Le edizioni comparative di solito hanno lo svantaggio di essere di difficile lettura, ma oggi i supporti
informatici consentono un'ampia elasticità di fruizione. Le edizioni ipertestuali possono infatti
permettere rimandi da un testo all'altro e altri vantaggi al livello di layout.

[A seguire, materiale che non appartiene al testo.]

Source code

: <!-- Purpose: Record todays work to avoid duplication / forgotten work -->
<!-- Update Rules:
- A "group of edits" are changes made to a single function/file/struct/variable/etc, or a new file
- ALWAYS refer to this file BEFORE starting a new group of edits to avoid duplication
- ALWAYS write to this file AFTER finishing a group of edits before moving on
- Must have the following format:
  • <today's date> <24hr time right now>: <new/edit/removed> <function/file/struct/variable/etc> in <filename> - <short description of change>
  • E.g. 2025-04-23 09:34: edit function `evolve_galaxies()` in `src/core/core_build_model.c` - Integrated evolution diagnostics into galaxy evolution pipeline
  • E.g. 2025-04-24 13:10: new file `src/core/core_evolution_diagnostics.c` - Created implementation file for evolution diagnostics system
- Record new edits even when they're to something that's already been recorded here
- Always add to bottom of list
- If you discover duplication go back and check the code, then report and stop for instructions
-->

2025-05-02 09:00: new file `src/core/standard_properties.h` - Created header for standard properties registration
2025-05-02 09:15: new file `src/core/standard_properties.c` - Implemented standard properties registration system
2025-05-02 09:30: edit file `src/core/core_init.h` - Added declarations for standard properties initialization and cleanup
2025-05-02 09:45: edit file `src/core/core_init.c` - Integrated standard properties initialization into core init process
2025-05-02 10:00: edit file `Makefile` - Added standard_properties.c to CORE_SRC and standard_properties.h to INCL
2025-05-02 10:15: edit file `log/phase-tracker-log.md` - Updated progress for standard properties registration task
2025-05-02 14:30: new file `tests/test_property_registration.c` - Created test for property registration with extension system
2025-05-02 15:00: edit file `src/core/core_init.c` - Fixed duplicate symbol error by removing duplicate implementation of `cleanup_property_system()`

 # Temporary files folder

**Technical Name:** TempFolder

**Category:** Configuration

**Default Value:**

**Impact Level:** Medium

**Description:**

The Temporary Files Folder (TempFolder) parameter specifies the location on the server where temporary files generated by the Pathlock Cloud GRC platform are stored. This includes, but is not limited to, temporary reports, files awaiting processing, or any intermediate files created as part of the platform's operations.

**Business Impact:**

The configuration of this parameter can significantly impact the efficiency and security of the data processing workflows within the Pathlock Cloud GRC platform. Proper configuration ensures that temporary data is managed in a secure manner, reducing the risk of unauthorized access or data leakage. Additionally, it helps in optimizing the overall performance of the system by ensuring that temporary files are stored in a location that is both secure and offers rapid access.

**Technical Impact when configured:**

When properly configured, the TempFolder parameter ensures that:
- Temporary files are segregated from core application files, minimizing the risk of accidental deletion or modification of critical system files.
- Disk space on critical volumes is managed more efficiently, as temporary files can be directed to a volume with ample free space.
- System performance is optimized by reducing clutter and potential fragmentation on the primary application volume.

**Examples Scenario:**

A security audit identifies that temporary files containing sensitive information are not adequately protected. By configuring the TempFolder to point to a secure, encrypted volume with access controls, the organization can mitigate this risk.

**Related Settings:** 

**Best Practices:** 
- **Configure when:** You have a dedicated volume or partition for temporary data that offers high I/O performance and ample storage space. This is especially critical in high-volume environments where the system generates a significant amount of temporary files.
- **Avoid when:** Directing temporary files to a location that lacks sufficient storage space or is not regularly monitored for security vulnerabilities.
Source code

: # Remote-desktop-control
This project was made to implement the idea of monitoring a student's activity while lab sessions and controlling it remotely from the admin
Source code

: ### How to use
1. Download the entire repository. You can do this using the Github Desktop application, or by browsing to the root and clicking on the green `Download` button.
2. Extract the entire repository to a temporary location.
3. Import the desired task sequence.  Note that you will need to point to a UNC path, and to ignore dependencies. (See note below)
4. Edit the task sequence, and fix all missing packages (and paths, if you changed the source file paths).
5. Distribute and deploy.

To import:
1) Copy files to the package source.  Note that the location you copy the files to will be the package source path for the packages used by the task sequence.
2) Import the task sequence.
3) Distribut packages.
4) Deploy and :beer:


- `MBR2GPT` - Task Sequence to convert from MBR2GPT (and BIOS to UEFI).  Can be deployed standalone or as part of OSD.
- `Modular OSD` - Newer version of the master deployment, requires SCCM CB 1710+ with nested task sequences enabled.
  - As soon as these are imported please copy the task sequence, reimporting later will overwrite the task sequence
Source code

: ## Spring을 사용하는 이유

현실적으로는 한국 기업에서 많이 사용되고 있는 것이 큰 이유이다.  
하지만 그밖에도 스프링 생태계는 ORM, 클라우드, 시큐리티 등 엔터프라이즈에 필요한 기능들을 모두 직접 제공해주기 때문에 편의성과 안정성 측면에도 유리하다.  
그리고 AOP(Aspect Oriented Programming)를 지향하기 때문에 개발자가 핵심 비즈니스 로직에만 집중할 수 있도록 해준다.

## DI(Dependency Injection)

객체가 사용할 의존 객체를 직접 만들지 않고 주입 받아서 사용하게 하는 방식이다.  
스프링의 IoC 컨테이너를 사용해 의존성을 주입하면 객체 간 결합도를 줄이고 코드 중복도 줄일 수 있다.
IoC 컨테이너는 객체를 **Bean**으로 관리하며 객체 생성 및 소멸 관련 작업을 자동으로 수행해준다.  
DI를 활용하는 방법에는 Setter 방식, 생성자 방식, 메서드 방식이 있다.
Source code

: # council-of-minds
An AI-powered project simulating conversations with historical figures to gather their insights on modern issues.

[[Esempi di edizioni comparative sono l'Orlando furioso curato da Debenedetti e Segre (i quali ne
hanno fatto un'edizione genetica, perché il testo scelto per la pubblicazione è il più recente), i
Canti di Leopardi nell'edizione curata da De Robertis (che è di tipo evolutivo, in quanto il testo-
base scelto è la prima stampa)]].
4.3 EDIZIONI DIPLOMATICHE, FACSIMILI, EDIZIONI INTERPRETATIVE
Edizione diplomatica: ha l'obiettivo di fornire un'immagine fedele del testo riportato da un
determinato manoscritto. In un'edizione diplomatica non compariranno modifiche dell'editore.
Spesso le edizioni diplomatiche peccano di scarsa leggibilità, inoltre sono diventate sempre più
rare con il miglioramento dei procedimenti di riproduzione fotografica. Per questo si preferisce
spesso pubblicare un facsimile, ovvero una serie di fotografie dell'intero codice che può essere
eventualmente accompagnata da una trascrizione continua del testo.